Permissions issue with log Analytics Workspace During Istio Upgrade

[ngemi-bread]

We encountered a permissions issue during an Istio upgrade on a cluster connected to a Log Analytics Workspace. The issue occurred when a user without sufficient access right attempted the upgrade. Despite not actively trying to modify or interact with the workspace, it seems the upgrade process requires access to the workspace.

This behavior was unexpected, as we didn't anticipate that the workspace permissions would impact the Istio upgrade process.

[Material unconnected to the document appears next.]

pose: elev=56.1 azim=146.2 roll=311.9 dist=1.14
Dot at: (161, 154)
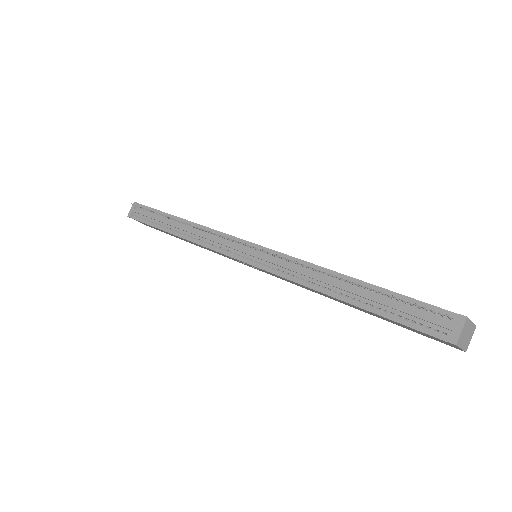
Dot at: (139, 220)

Additional Context The Log Analytic Workspace is a shared enterprise resource and reside in a separate resource group from the AKS cluster. This separation likely contributed to the permission issue, as the workspace has different access control from those in the AKS resource group.

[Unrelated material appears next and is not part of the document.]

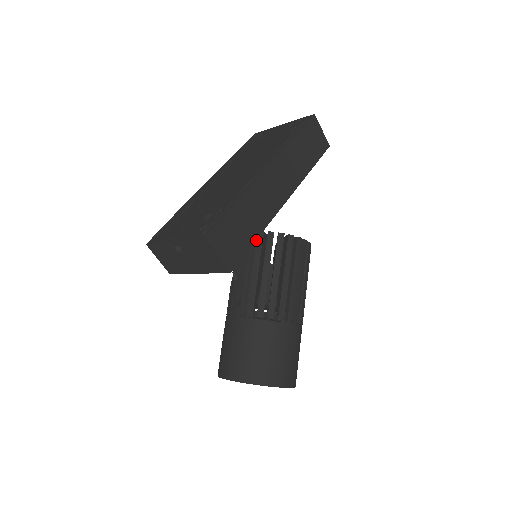
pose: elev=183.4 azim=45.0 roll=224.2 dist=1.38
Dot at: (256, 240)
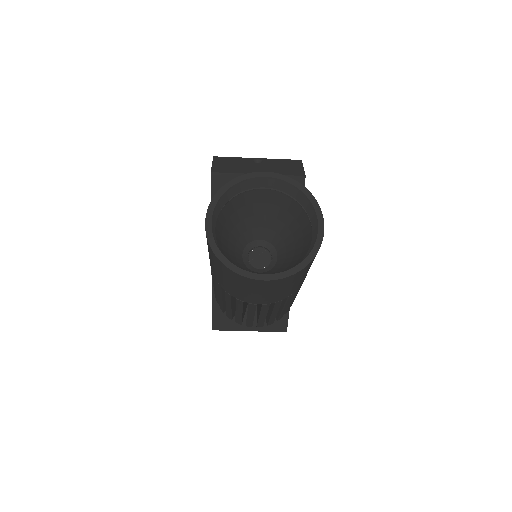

Missing Permission The missing permission was Microsoft.OperationalInsights/workspace/write, and the scope was the Log Analytics Workspace.

Steps to Reproduce

1. Initiate the AKS mesh upgrade to the desire ASM version: az aks mesh upgrade start --resource-group --name --revision asm-1-22
2. Note: Ensure your cluster has container insight enable

[microsoft-github-policy-service[bot]]

@azure/aks-traffic would you be able to assist?

[microsoft-github-policy-service[bot]]

@kaarthis, @sdesai345 would you be able to assist?

[nshankar13]

@ngemi-bread what is the exact error you are seeing?

Also, is this happening only for Istio upgrade commands - i.e are other cluster / addon update commands succeeding?